En mi actual experiencia de cartel, su carácter de dispositivo epistémico y, fundamentalmente, libidinal se ha puesto en juego. Y cómo se llegó a escribir el rasgo, lo demuestra.
En la primera reunión, cuando llega el turno, despliego con hincapié las idas y vueltas de la problemática clínica de la cual partía, así como un impasse conceptual localizado entre dos opciones. Esto fue dicho en una metonimia imprecisa. De modo sorpresivo, sin permanecer escuchando el dilema –nerd-clínico y epistémico‑ el más uno se atrevió a nombrar mi rasgo, sin dejar de pedir un permiso que sonó inverosímil. «Tu rasgo podría ser…»dijo, al mismo tiempo que lo tipeaba. Tanto la arista clínica como la conceptual del vaivén desplegado, estaban contenidas en esa formulación, y eso estaba bien. El impacto maldito vino a partir de los dos signos de interrogación con los cuales encerró mi rasgo. Ante esos signos, la respuesta muda fue «no es eso, ¡demasiado literal! ¿Está bien redactado?» Uno de los tip que estrictamente venía siguiendo, de esos con los que uno se puede cruzar cuando está terminando la facultad, prohibía ‑entre muchísimas otras cosas‑ el uso de los signos de interrogación, sea en los títulos, sea al finalizar algo escrito. De ahí que sea comprensible el rechazo ante semejante intromisión del más provocador. El segundo instante no fue mejor, porque el efecto de extimidad del «eso estaba en mí y sin embargo me era desconocido» [1] ataca el manso desconocimiento yoico. Los signos que interrogan fueron tomados de las mechas de la enunciación y puestos en un título. He allí el acto que puede cometer un más uno. Que uno se termine preguntando ¿Dónde está el rasgo? ¿En qué punto empieza y en cuál termina? ¿A quién le pertenece, si es que viene de otro pero es mío, es propio pero demasiado ajeno?

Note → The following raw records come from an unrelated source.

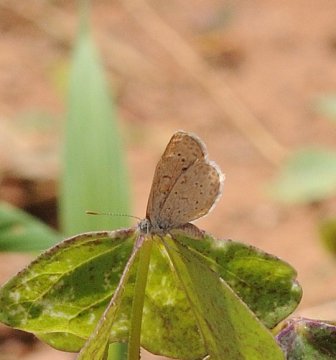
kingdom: Animalia
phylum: Arthropoda
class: Insecta
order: Lepidoptera
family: Lycaenidae
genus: Zizeeria
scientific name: Zizeeria knysna
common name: Dark Grass Blue
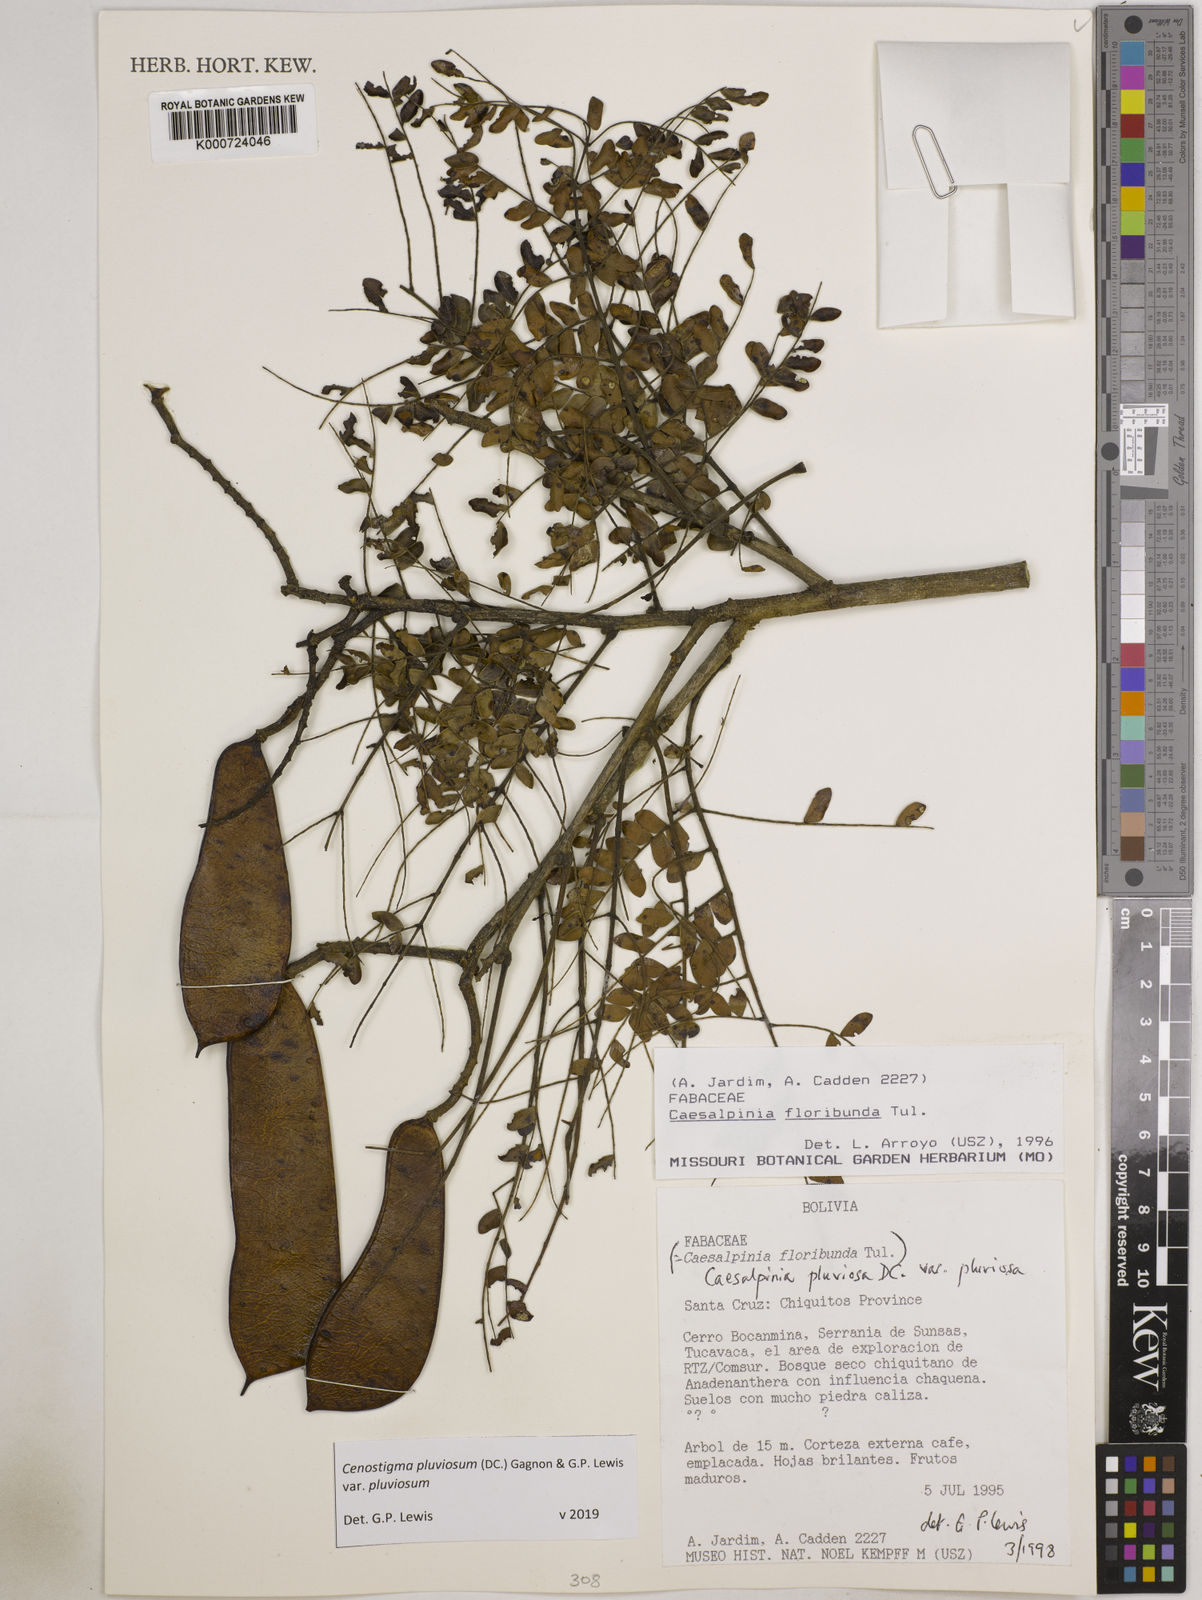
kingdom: Plantae
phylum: Tracheophyta
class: Magnoliopsida
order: Fabales
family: Fabaceae
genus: Cenostigma
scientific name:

No quedaba otra, hubo que consentir a eso impropio pero propio, dejarse engañar pensando un poco en que después de todo no está tan mal el nominalismo cuando descree que «en las letras de «rosa» está la rosa y todo el Nilo en la palabra «Nilo»» [2], que se trata de un nombre de no más de dos años de vida, y que el rasgo es un semblante para provocar una elaboración. Además hubo un servirse de lo que estaba cautivo entre esos signos, esto es la figura del «incauto», el que se deja engañar. Y eso facilitó el consentimiento. Pero fue necesaria esa especie de herida a la «falta en ser», y es que ella ‑por estructura‑ no se pone a trabajar, se lo deja al Otro. La «falta en ser» se hace amiga enseguida de las identificaciones y final feliz…y con eso, final del espíritu del cartel [3].
Sin duda, es una experiencia que dejó sus efectos, y eso que todavía no terminó. Fundamentalmente, a partir del forzamiento que tocó el propio «horror de saber»(4), ese que casi nadie preferiría poner entre signos de interrogación.
Mariana Isasi
NOTAS
- Miller J.A.: Sutilezas analíticas, Paidós, Buenos Aires, 2011, pág.114.
- Borges J.L.: «El Golem» en Obras Completas II, Emecé, Buenos Aires, 2007, pág.305.
- Miller J.A.: «Cinco variaciones sobre el tema de «la elaboración provocada» en El cartel en el Campo freudiano, Cuadernos de Psicoanálisis, Eolia, Buenos Aires, 1991.
- «Es muy importante esta dimensión del saber y también advertir que lo que preside el saber no es el deseo sino el horror», Lacan, J.: «Los no incautos yerran»,no editado, clase 9 de Abril 1974.